R - Il y a plusieurs autres questions qui se posent, mais une autre question est : qui va contribuer ? Et, là, il y a bien sûr la liste des pays qui, aujourd'hui, contribuent mais il y a l'idée que les contributions pourraient être d'origine plus vaste sur une base cette fois-ci volontaire ; ceci est un autre aspect qui fait l'objet de discussions. Tout ce que nous répondons, Christiana et moi-même, sur le contenu même des textes est bien sûr soumis à discussions. C'est la tâche des facilitateurs, du secrétariat et de la présidence de tenir compte de ce que nous aurons entendu de la part des uns et des autres pour faire une proposition de synthèse. Et elle devrait, si c'est possible, être sur les tables mercredi.
Q - (en anglais) Sur l'évolution des discussions et le pré rapport remis samedi.
R - Vous avez certainement tous beaucoup à faire et vous avez déjà pris des engagements.
Au début de votre question, j'ai cru comprendre que vous me disiez : «pourquoi est-ce que le texte qui vous a été remis était-il meilleur que le texte initial ?» Et, à la fin de la question, j'ai compris que c'était plutôt : «que va-t-il se passer maintenant et quel est le calendrier ? »
Oui, le texte qui nous a été remis par l'ADP et qui a été transmis à la COP est un texte un peu plus court que le précédent qui comporte un peu moins d'options et, de ce point de vue-là, c'est un progrès. Mais il est vrai qu'il y a encore beaucoup de sujets qui sont entre parenthèses et tout le travail, entre samedi, au moment où il m'a été remis, et vendredi, au moment où nous devons adopter le texte, c'est de faire de ces différences un compromis unique et que ce compromis soit approuvé.

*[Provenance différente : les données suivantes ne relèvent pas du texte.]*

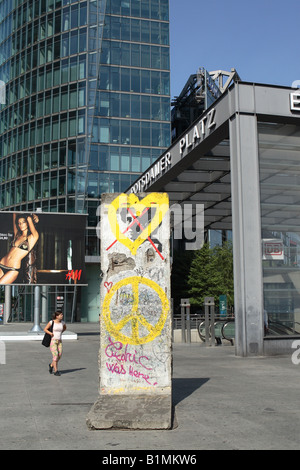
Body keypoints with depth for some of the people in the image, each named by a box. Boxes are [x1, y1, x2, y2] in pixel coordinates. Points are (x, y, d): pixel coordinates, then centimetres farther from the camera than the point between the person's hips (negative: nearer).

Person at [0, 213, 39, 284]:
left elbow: (29, 218, -6)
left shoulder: (33, 237, 0)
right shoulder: (17, 235, 14)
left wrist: (30, 218, 13)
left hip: (13, 269, -5)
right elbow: (14, 215, 20)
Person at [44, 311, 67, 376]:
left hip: (59, 341, 5)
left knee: (59, 356, 1)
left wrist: (60, 333, 9)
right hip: (53, 341, -5)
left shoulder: (62, 322, 2)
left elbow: (65, 328, 24)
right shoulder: (51, 322, -11)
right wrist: (51, 333, -18)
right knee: (55, 355, -14)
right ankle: (56, 371, -7)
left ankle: (51, 365, 28)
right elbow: (45, 329, -3)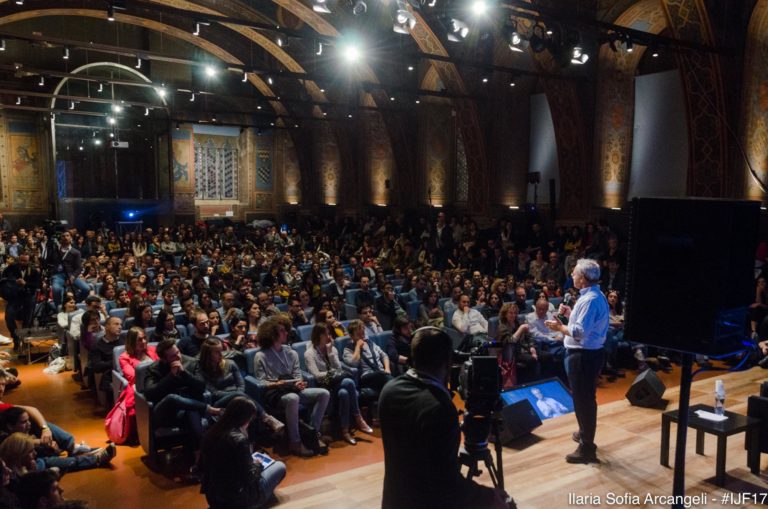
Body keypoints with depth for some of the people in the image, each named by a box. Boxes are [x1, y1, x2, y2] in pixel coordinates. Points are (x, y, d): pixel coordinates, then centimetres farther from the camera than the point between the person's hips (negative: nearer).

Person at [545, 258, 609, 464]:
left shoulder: (590, 299, -23)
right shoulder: (594, 295, 10)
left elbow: (580, 332, -27)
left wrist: (559, 327, -14)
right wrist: (570, 313, 11)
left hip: (583, 356, -11)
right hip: (589, 353, 11)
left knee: (583, 400, -1)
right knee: (585, 397, 25)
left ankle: (587, 449, 9)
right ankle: (585, 433, 43)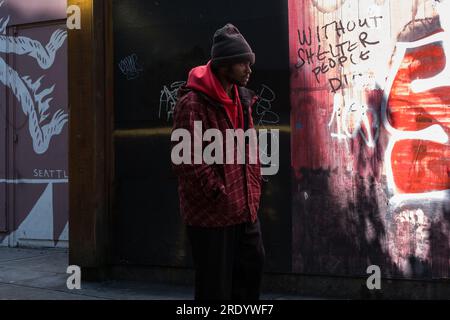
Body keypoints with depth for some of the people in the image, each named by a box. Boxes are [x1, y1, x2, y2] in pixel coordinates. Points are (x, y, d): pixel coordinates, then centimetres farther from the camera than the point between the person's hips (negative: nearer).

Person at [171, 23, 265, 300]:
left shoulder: (241, 100, 10)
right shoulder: (193, 103, -16)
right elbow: (187, 160, -21)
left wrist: (254, 188, 10)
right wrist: (219, 194, -18)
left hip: (245, 208, 8)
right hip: (211, 212, -8)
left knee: (253, 266, 18)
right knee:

Pourquoi ces dates ? Pourquoi cette méthode ? Parce que je pense qu'il faut respecter les buts que nous nous sommes fixés à nous-mêmes. La conférence de Paris, COP21, il est prévu, y compris très matériellement, qu'elle se termine le vendredi 11 décembre. Chacun a prévu non seulement son emploi du temps mais surtout ses interventions et son plan de travail par rapport à cela. C'est évidemment une contrainte mais, comme vous le savez, les contraintes sont à la fois des obstacles et, en même temps, ce qui permet de franchir les obstacles.
Donc, si vous faites un calcul en arrière, ce qui n'est pas très difficile puisque nous avons les contraintes juridiques, il faut que, entre samedi et dimanche où nous avons commencé l'exercice, et puis jeudi, nous progressions, ce qui impliquera de travailler - c'est déjà le cas d'ailleurs - avec les ministres jour et nuit. Nous devons arriver à une solution, comme l'ont répété encore le secrétaire général des Nations unies, beaucoup d'intervenants et les ministres ce matin, à une solution d'un accord universel à la fin de cette semaine. Je crois que la méthode est assez claire.
Bien sûr, il faut être pragmatique parce que le pragmatisme fait partie de la vie, mais les objectifs sont clairs ; la méthode et les calendriers aussi. Ce qui est très important, c'est que tout cela est évidemment en accord en permanence avec les parties ; il ne s'agit pas de faire tomber, de je ne sais quel empire céleste qui n'existe pas, une solution. Il s'agit de faire en sorte que, parce que les philosophes grecs l'appelaient la maïeutique, nous progressions vers une solution de compromis qui soit acceptée.